Ulster’s new Kiwi coach Mark Anscombe is quickly stamping his mark on the squad and so far it appears to be working.
Following a 20-15 victory over Bayonne at the end of an intense pre-season camp in the south of France, Ulster will again feature a smattering of old and new faces when Leicester Tigers roll into Ravenhill this Saturday afternoon for the second of three run-outs prior to the official kick-off on August 31.
It has been a tough training regime so far, and Anscombe seems pretty happy with the enthusiasm of the players and how they are responding to his coaching methods.
“Obviously I’m surprised by the amount of rain at this time of the year, but to be honest, I’m pleasantly surprised by the enthusiasm of the players, and their punctuality to things,” said Anscombe.
“We were always driving that back home about time keeping, but I’ve been blown away with that over here. Apart from that, rugby is rugby.

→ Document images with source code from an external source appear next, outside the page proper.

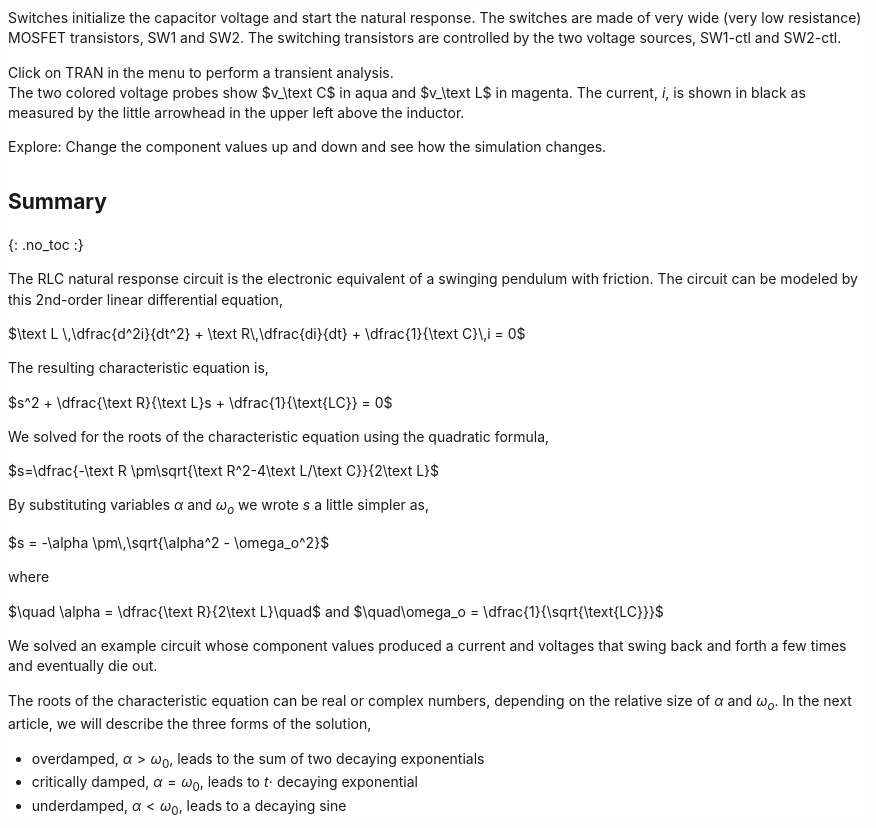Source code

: Switches initialize the capacitor voltage and start the natural response. The switches are made of very wide (very low resistance) MOSFET transistors, SW1 and SW2. The switching transistors are controlled by the two voltage sources, SW1-ctl and SW2-ctl.

Click on TRAN in the menu to perform a transient analysis.  
The two colored voltage probes show $v_\text C$ in aqua and $v_\text L$ in magenta. The current, $i$, is shown in black as measured by the little arrowhead in the upper left above the inductor.

Explore: Change the component values up and down and see how the simulation changes.

## Summary
{: .no_toc :}

The $\text{RLC}$ natural response circuit is the electronic equivalent of a swinging pendulum with friction. 
The circuit can be modeled by this $2$nd-order linear differential equation,

$\text L \,\dfrac{d^2i}{dt^2} + \text R\,\dfrac{di}{dt} + \dfrac{1}{\text C}\,i = 0$

The resulting characteristic equation is,

$s^2 + \dfrac{\text R}{\text L}s + \dfrac{1}{\text{LC}} = 0$

We solved for the roots of the characteristic equation using the quadratic formula,

$s=\dfrac{-\text R \pm\sqrt{\text R^2-4\text L/\text C}}{2\text L}$

By substituting variables $\alpha$ and $\omega_o$ we wrote $s$ a little simpler as,

$s = -\alpha \pm\,\sqrt{\alpha^2 - \omega_o^2}$

where

$\quad \alpha = \dfrac{\text R}{2\text L}\quad$ and $\quad\omega_o = \dfrac{1}{\sqrt{\text{LC}}}$

We solved an example circuit whose component values produced a current and voltages that swing back and forth a few times and eventually die out. 

The roots of the characteristic equation can be real or complex numbers, depending on the relative size of $\alpha$ and $\omega_o$. In the next article, we will describe the three forms of the solution,

* overdamped, $\alpha > \omega_0$, leads to the sum of two decaying exponentials
* critically damped, $\alpha = \omega_0$, leads to $t\cdot$ decaying exponential 
* underdamped, $\alpha < \omega_0$, leads to a decaying sine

“The key is to get the common ground so that we are working together. Things were working so well here before; you don’t get to Heineken Cup finals if everything is a mess. It’s a matter of fine tuning and bringing my bit of flavour to the program. I have been very pleased with the response and how we have all worked together.
“As far as putting my slant on things, the players are definitely getting there, we are progressing towards that goal. We have some great people around us and that’s important too — people like David Humphreys, and coaches Neil Doak and Jonny Bell whom I’ve been really impressed with, along with senior players like Johann Muller and Jon Afoa.
“The biggest thing is to how to challenge this group to move into a bigger stage. A lot of it is personal accountability and taking some ownership themselves,” said the Kiwi native.
“I want consistency,” he said. “You don’t be selective, nor complacent, which I suspect is the case here. The key is to be consistent and challenge the guys to be professional week-in, week-out.”
Is Mark Anscombe ruthless? “On certain things, yes. I’m big into having good relationships with people. We have to understand the processes and I don’t want to compromise the team for people. Some people might say there is a hard edge to me, but I do have a soft side as well. So it’s about balance.”